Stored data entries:
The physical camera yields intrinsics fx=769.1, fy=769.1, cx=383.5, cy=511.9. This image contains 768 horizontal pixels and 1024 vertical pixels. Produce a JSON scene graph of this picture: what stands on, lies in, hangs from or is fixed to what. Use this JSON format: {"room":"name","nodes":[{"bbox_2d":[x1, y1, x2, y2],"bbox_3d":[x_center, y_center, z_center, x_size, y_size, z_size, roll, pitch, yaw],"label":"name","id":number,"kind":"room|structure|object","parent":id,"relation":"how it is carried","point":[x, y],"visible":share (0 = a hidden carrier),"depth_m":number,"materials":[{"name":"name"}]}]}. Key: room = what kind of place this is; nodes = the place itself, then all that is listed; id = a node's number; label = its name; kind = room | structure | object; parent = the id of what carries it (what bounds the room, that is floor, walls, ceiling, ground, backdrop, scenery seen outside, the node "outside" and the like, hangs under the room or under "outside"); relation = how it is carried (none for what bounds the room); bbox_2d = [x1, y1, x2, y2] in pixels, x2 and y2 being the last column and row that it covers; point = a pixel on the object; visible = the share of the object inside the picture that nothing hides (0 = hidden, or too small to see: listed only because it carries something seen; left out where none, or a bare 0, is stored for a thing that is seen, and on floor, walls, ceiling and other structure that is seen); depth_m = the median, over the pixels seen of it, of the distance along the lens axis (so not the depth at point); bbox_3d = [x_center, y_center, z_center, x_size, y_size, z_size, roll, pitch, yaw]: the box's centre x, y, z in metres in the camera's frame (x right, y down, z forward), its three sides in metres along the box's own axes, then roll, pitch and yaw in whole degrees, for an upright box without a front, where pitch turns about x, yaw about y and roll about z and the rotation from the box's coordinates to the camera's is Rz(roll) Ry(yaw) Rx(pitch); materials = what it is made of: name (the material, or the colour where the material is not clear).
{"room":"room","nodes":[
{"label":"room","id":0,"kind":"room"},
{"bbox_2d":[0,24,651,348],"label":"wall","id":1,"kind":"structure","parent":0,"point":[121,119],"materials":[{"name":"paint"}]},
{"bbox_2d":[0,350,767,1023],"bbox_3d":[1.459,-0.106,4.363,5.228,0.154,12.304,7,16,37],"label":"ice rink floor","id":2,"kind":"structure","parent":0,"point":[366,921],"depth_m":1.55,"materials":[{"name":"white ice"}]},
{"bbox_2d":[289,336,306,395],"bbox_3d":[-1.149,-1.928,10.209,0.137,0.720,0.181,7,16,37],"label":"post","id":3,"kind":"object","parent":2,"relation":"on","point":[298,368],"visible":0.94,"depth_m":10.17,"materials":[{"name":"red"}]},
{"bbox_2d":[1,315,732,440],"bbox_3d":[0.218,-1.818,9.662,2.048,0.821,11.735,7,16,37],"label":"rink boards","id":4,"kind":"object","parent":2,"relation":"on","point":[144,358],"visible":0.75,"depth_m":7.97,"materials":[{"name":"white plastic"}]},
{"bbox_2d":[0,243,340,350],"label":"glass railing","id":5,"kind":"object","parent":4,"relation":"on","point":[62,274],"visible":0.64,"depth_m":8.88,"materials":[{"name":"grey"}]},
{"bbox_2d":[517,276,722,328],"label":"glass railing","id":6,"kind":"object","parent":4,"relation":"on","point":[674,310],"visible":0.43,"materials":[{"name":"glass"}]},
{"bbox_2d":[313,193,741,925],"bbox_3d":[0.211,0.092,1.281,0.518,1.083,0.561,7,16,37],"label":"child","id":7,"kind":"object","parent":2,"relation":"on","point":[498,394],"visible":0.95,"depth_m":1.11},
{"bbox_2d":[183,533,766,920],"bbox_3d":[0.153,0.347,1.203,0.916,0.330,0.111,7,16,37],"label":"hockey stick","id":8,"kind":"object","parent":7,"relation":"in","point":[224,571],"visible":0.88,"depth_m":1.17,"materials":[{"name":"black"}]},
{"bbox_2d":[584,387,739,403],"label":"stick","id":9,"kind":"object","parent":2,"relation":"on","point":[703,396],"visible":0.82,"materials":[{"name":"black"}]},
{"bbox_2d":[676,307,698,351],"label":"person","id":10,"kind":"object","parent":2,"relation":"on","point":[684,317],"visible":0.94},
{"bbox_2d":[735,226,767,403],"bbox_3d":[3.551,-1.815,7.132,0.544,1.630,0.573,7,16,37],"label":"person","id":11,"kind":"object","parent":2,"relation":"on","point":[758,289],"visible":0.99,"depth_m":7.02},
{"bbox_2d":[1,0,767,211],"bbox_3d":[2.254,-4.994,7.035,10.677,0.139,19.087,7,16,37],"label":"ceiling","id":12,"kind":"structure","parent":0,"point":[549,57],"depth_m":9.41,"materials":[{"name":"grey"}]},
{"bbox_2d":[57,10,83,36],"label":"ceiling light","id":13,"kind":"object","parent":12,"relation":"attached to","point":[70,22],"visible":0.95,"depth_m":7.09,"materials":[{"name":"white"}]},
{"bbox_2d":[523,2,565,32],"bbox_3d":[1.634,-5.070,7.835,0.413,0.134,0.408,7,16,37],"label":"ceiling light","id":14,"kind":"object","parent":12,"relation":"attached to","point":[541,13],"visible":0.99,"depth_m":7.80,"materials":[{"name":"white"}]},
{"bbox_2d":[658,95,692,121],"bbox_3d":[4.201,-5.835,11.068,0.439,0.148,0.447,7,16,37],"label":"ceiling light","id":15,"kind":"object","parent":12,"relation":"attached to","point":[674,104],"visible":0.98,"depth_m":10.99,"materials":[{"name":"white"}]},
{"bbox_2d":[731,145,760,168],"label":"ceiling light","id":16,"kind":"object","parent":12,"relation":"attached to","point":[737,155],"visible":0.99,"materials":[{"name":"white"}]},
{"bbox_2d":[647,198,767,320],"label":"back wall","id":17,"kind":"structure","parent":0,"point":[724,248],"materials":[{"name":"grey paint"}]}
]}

◆ Problem to work on:
Output every record above exactly as it was given.

◆ Exercise answer:
The physical camera yields intrinsics fx=769.1, fy=769.1, cx=383.5, cy=511.9. This image contains 768 horizontal pixels and 1024 vertical pixels. Produce a JSON scene graph of this picture: what stands on, lies in, hangs from or is fixed to what. Use this JSON format: {"room":"name","nodes":[{"bbox_2d":[x1, y1, x2, y2],"bbox_3d":[x_center, y_center, z_center, x_size, y_size, z_size, roll, pitch, yaw],"label":"name","id":number,"kind":"room|structure|object","parent":id,"relation":"how it is carried","point":[x, y],"visible":share (0 = a hidden carrier),"depth_m":number,"materials":[{"name":"name"}]}]}. Key: room = what kind of place this is; nodes = the place itself, then all that is listed; id = a node's number; label = its name; kind = room | structure | object; parent = the id of what carries it (what bounds the room, that is floor, walls, ceiling, ground, backdrop, scenery seen outside, the node "outside" and the like, hangs under the room or under "outside"); relation = how it is carried (none for what bounds the room); bbox_2d = [x1, y1, x2, y2] in pixels, x2 and y2 being the last column and row that it covers; point = a pixel on the object; visible = the share of the object inside the picture that nothing hides (0 = hidden, or too small to see: listed only because it carries something seen; left out where none, or a bare 0, is stored for a thing that is seen, and on floor, walls, ceiling and other structure that is seen); depth_m = the median, over the pixels seen of it, of the distance along the lens axis (so not the depth at point); bbox_3d = [x_center, y_center, z_center, x_size, y_size, z_size, roll, pitch, yaw]: the box's centre x, y, z in metres in the camera's frame (x right, y down, z forward), its three sides in metres along the box's own axes, then roll, pitch and yaw in whole degrees, for an upright box without a front, where pitch turns about x, yaw about y and roll about z and the rotation from the box's coordinates to the camera's is Rz(roll) Ry(yaw) Rx(pitch); materials = what it is made of: name (the material, or the colour where the material is not clear).
{"room":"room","nodes":[
{"label":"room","id":0,"kind":"room"},
{"bbox_2d":[0,24,651,348],"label":"wall","id":1,"kind":"structure","parent":0,"point":[121,119],"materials":[{"name":"paint"}]},
{"bbox_2d":[0,350,767,1023],"bbox_3d":[1.459,-0.106,4.363,5.228,0.154,12.304,7,16,37],"label":"ice rink floor","id":2,"kind":"structure","parent":0,"point":[366,921],"depth_m":1.55,"materials":[{"name":"white ice"}]},
{"bbox_2d":[289,336,306,395],"bbox_3d":[-1.149,-1.928,10.209,0.137,0.720,0.181,7,16,37],"label":"post","id":3,"kind":"object","parent":2,"relation":"on","point":[298,368],"visible":0.94,"depth_m":10.17,"materials":[{"name":"red"}]},
{"bbox_2d":[1,315,732,440],"bbox_3d":[0.218,-1.818,9.662,2.048,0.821,11.735,7,16,37],"label":"rink boards","id":4,"kind":"object","parent":2,"relation":"on","point":[144,358],"visible":0.75,"depth_m":7.97,"materials":[{"name":"white plastic"}]},
{"bbox_2d":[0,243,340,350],"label":"glass railing","id":5,"kind":"object","parent":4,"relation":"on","point":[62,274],"visible":0.64,"depth_m":8.88,"materials":[{"name":"grey"}]},
{"bbox_2d":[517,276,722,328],"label":"glass railing","id":6,"kind":"object","parent":4,"relation":"on","point":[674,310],"visible":0.43,"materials":[{"name":"glass"}]},
{"bbox_2d":[313,193,741,925],"bbox_3d":[0.211,0.092,1.281,0.518,1.083,0.561,7,16,37],"label":"child","id":7,"kind":"object","parent":2,"relation":"on","point":[498,394],"visible":0.95,"depth_m":1.11},
{"bbox_2d":[183,533,766,920],"bbox_3d":[0.153,0.347,1.203,0.916,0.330,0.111,7,16,37],"label":"hockey stick","id":8,"kind":"object","parent":7,"relation":"in","point":[224,571],"visible":0.88,"depth_m":1.17,"materials":[{"name":"black"}]},
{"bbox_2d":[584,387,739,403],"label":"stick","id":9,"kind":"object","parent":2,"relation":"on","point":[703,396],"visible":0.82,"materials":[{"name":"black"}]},
{"bbox_2d":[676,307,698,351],"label":"person","id":10,"kind":"object","parent":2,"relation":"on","point":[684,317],"visible":0.94},
{"bbox_2d":[735,226,767,403],"bbox_3d":[3.551,-1.815,7.132,0.544,1.630,0.573,7,16,37],"label":"person","id":11,"kind":"object","parent":2,"relation":"on","point":[758,289],"visible":0.99,"depth_m":7.02},
{"bbox_2d":[1,0,767,211],"bbox_3d":[2.254,-4.994,7.035,10.677,0.139,19.087,7,16,37],"label":"ceiling","id":12,"kind":"structure","parent":0,"point":[549,57],"depth_m":9.41,"materials":[{"name":"grey"}]},
{"bbox_2d":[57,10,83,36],"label":"ceiling light","id":13,"kind":"object","parent":12,"relation":"attached to","point":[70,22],"visible":0.95,"depth_m":7.09,"materials":[{"name":"white"}]},
{"bbox_2d":[523,2,565,32],"bbox_3d":[1.634,-5.070,7.835,0.413,0.134,0.408,7,16,37],"label":"ceiling light","id":14,"kind":"object","parent":12,"relation":"attached to","point":[541,13],"visible":0.99,"depth_m":7.80,"materials":[{"name":"white"}]},
{"bbox_2d":[658,95,692,121],"bbox_3d":[4.201,-5.835,11.068,0.439,0.148,0.447,7,16,37],"label":"ceiling light","id":15,"kind":"object","parent":12,"relation":"attached to","point":[674,104],"visible":0.98,"depth_m":10.99,"materials":[{"name":"white"}]},
{"bbox_2d":[731,145,760,168],"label":"ceiling light","id":16,"kind":"object","parent":12,"relation":"attached to","point":[737,155],"visible":0.99,"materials":[{"name":"white"}]},
{"bbox_2d":[647,198,767,320],"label":"back wall","id":17,"kind":"structure","parent":0,"point":[724,248],"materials":[{"name":"grey paint"}]}
]}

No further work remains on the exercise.